Centenas de manifestantes conseguiram invadir o parlamento de Hong Kong, esta segunda-feira, no dia em que se assinala o 22.º aniversário da transferência de soberania para a China. As autoridades usaram gás lacrimogéneo para dispersarem manifestantes.

De acordo com a agência Reuters,  manifestantes vandalizaram quadros, paredes e portas no interior do edifício. Muitos levaram vários objetos consigo como barras de aço e sinais de trânsito, com os quais conseguriam derrubar as barreiras de acesso e desmantelar uma grade de metal que protegia uma das janelas.

O governo de Hong Kong já reagiu, em comunicado, considerando a invasão um ato de "extrema violência", que afeta a segurança de toda a gente, segundo a agência AFP.

A polícia tinha divulgado um vídeo no qual prometeu responder com a "força apropriada" caso os manifestantes não abandonassem o parlamento, obrigando as autoridades a agir.

Imagens dos incidentes foram partilhadas nas redes sociais. Os utilizadores, entre os quais vários jornalistas, dão conta de que a invasão se deu, inicialmente, sem agentes da polícia por perto.

O advogado do movimento pró-democracia Fernando Cheung fala numa "armadilha". Cheung afirmou, em declarações ao jornalista da CNN James Griffiths, que a polícia podia ter afastado os manifestantes facilmente, mas que, pelo contrário, permitiu que isto acontecesse. 

Isto é uma armadilha e tenho pena que as pessoas tenham caído nela", vincou.

 

A invasão aconteceu depois de cinco horas marcadas por confrontos entre a polícia e os manifestantes, na entrada do Conselho Legislativo. As autoridades recorreram mesmo a gás lacrimogéneo para dispersar os manifestantes.

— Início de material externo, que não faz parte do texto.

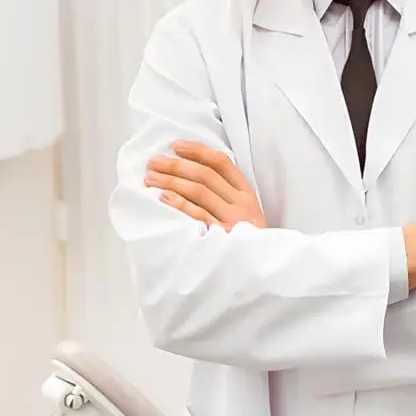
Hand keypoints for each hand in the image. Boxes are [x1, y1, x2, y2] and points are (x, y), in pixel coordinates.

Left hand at [145, 140, 265, 230]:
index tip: (176, 145)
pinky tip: (163, 197)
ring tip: (151, 178)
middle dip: (177, 165)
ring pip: (199, 191)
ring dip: (172, 181)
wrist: (263, 269)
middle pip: (206, 175)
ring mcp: (232, 219)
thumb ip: (227, 195)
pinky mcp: (222, 236)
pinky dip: (180, 204)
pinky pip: (198, 215)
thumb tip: (192, 174)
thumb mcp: (246, 213)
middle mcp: (241, 203)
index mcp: (246, 193)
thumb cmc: (249, 241)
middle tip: (154, 161)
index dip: (198, 151)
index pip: (222, 163)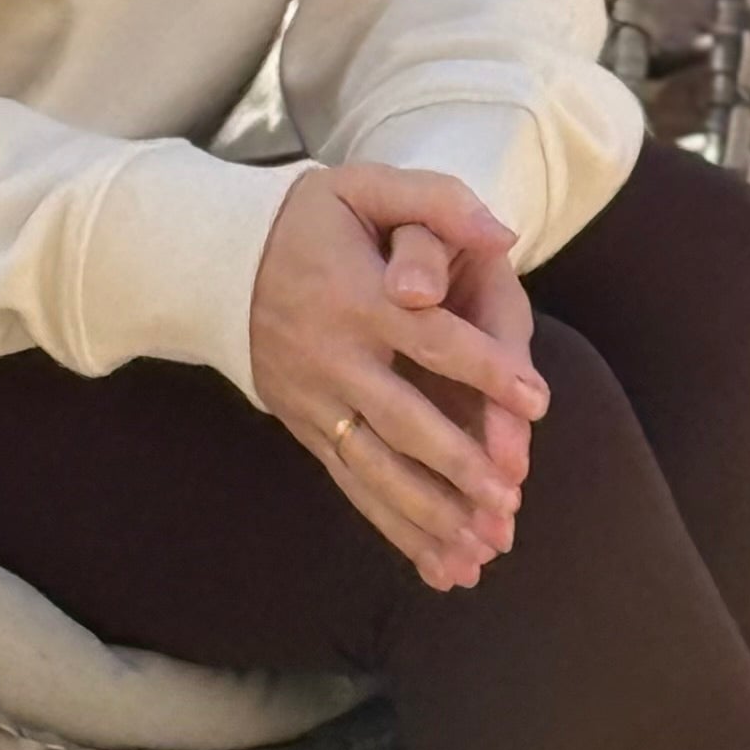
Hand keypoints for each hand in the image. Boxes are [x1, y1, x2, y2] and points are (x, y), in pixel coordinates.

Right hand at [248, 164, 550, 590]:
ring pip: (375, 466)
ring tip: (479, 549)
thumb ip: (435, 200)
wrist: (214, 260)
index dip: (485, 367)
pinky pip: (351, 483)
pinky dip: (393, 526)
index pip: (430, 337)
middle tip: (508, 497)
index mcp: (357, 295)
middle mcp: (333, 355)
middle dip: (456, 463)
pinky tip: (435, 563)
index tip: (536, 399)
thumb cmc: (306, 219)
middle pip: (402, 418)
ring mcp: (314, 398)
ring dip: (427, 512)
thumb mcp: (363, 185)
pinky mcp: (305, 427)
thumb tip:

Polícia avança contra manifestantes

As autoridades chegaram, entretanto, ao lugar onde decorrem as manifestações. Cerca das 16:00 horas, meia-noite em Hong Kong, a polícia de intervenção entrou no parlamento para afastar o movimento reivindicativo.

De acordo com a BBC, vários manifestantes foram vistos a fugir à medida que os agentes avançavam.

A polícia fez, entretanto, um cordão humano à volta do edifício.

A antiga colónia britânica tem sido palco de manifestações de dimensão histórica ao longo das últimas três semanas. Os manifestantes exigem a retirada de uma proposta de lei que permitiria extradições para a China continental.

Esta segunda-feira, estima-se que cerca de 550.000 pessoas tenham saído à rua em protesto.

Os manifestantes dizem que o governo de Hong Kong não tem respondido às suas exigências de retirada completa de legislação de extradição contenciosa e de demissão da chefe do governo, Carrie Lam.

Esta segunda-feira, Lam tinha prometido que faria mais esforços para atender às vozes dos jovens que nas últimas quatro semanas se têm manifestado a favor de mais democracia e direitos cívicos.

Percebi que, enquanto dirigente política, tenho de me recordar da necessidade de entender os sentimentos públicos, com rigor”, disse Carrie Lam aos jornalistas, enquanto os manifestantes continuavam a exigir a sua renúncia.

A 1 de julho de 1997, Hong Kong, há 156 anos sob domínio britânico, regressava à soberania chinesa. Tal como aconteceu em Macau, dois anos depois, a transferência de soberania decorreu sob o princípio 'um país, dois sistemas', precisamente o que os opositores às alterações da lei garantem estar agora em causa.